Однажды, представляя молодых актеров, кто-то сказал: «Вот они, наши будущие гробокопатели». Формулировка мне очень понравилась, потому что она жестко соответствует жизненному содержанию. «Гробокопателей» из Студии молодых актеров не то что не привечали, их глухо и мрачно отторгали. Я даже не могу вспомнить кого-нибудь из мхатовских «первачей», кто был бы чувственно заинтересован в нашем существовании. Просто надо перечитать «Театральный роман» и вспомнить, что испытывали старшие, начиная от Вишневского и заканчивая Качаловым, по поводу прихода молодой поросли — Тарасовой, Еланской… Что они чувствовали, когда вывешивалось распределение ролей? Им было за пятьдесят, кому-то больше… Камнем кидать в них не стану.

Успокоившийся, застывший, сложившийся театр — это саморегулирующаяся, самовоспроизводящаяся и самосохраняющаяся система. Поэтому она отторгает все, что подвергает сомнению сам факт ее существования.

Вот такие обстоятельства сопутствовали рождению Студии молодых актеров под руководством Олега Ефремова.

Ночные бдения, репетиции «Вечно живых», по сути дела, были продолжением радостных занятий профессией. В те поры никаких художественных свершений, на мой взгляд, я не делал. Годился, наверное, мой экстерьер, моя тонкая шея, которая, будучи обернутой трикотажной фуфайкой, и в сочетании со спортивными штанами, заправленными в тяжелые бутсы, составляла довольно жизненный облик студента Миши в «Вечно живых».

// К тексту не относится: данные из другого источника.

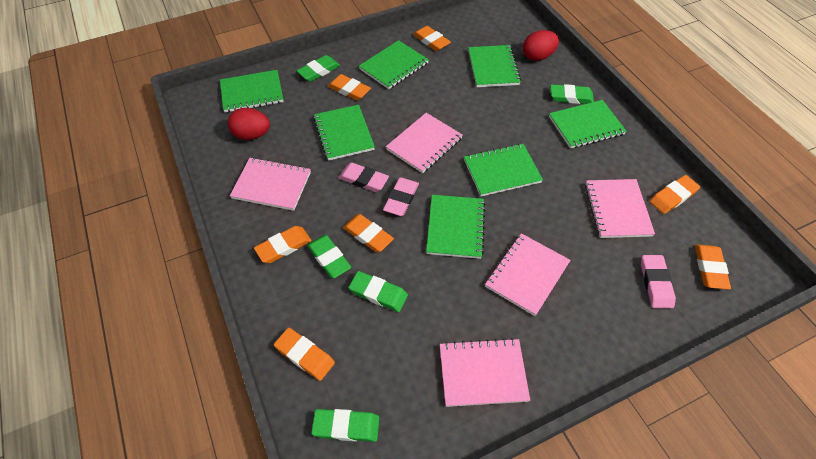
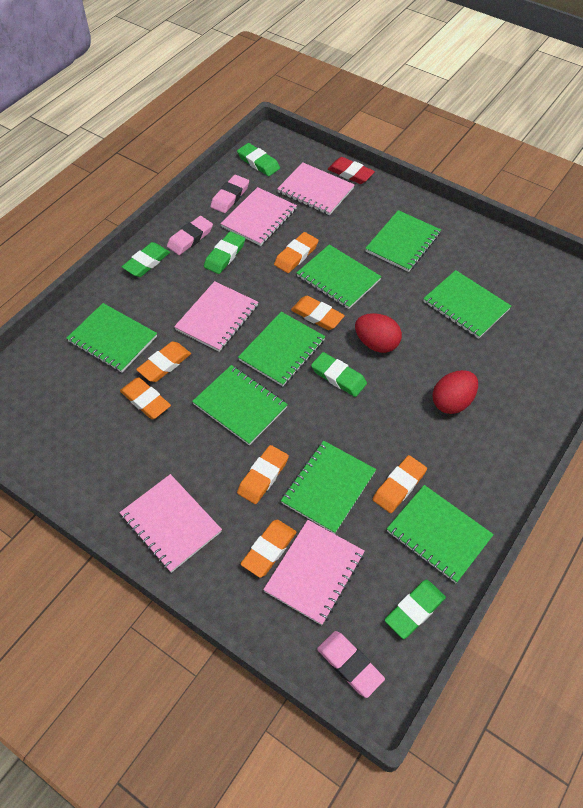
green notebook: [220,70,284,112] [313,105,375,161] [359,40,429,89] [426,195,485,259] [464,143,543,197] [468,45,521,87] [549,100,627,149] = 7 -> [66,303,157,372] [192,365,288,445] [238,312,325,386] [281,441,376,534] [296,244,382,309] [365,210,441,272] [387,485,494,583] [423,270,511,339] = 8
red eraser: none = 0 -> [328,157,375,184] = 1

Валя Гафт впоследствии описывал мою внешность так:

Худющий, с острым кадыком,

В солдаты признанный негодным,

Он мыл тарелки языком,

Поскольку был всегда голодным.

Но лицо было округлым, довольно милым. Круг ролей, которые мне приходилось играть в «Современнике» в первые годы, естественным образом вытекал из моих физических, двигательных, психофизических и прочих данных. Вообще-то это амплуа называется «лирический герой» или «молодой герой», но советское время требовало своего: молодой герой обязательно должен был быть производственником, добывающим авторитет на ударной стройке, у мартена или у станка. Мои герои были вступающими в жизнь школьниками или студентами — людьми достаточно разными, объединенными желанием найти свое призвание в жизни. Казалось, круг исполняемых мною ролей неотвратимо должен был привести к последующему тиражированию самого себя в разных ипостасях. Но этого, к счастью, не случилось.

Иные мои актерские данные все равно были раскрыты и востребованы.

И произошло это в «Современнике».

Костяк будущего «Современника» организовывался и структурировался, конечно же, вокруг Ефремова. В костяк входили Галя Волчек, Игорь Кваша, к ним присоединился Женя Евстигнеев, учившийся на курс младше них и на курс старше меня, туда же примыкали Витя Сергачев и Лиля Толмачева, в то время актриса Театра имени Моссовета (та самая, которая слушала меня перед поступлением в Школу-студию). Из шестерых, составляющих ядро будущего театра, я был самым младшим. Младшим, неженатым и не абсорбированным в городе Москве.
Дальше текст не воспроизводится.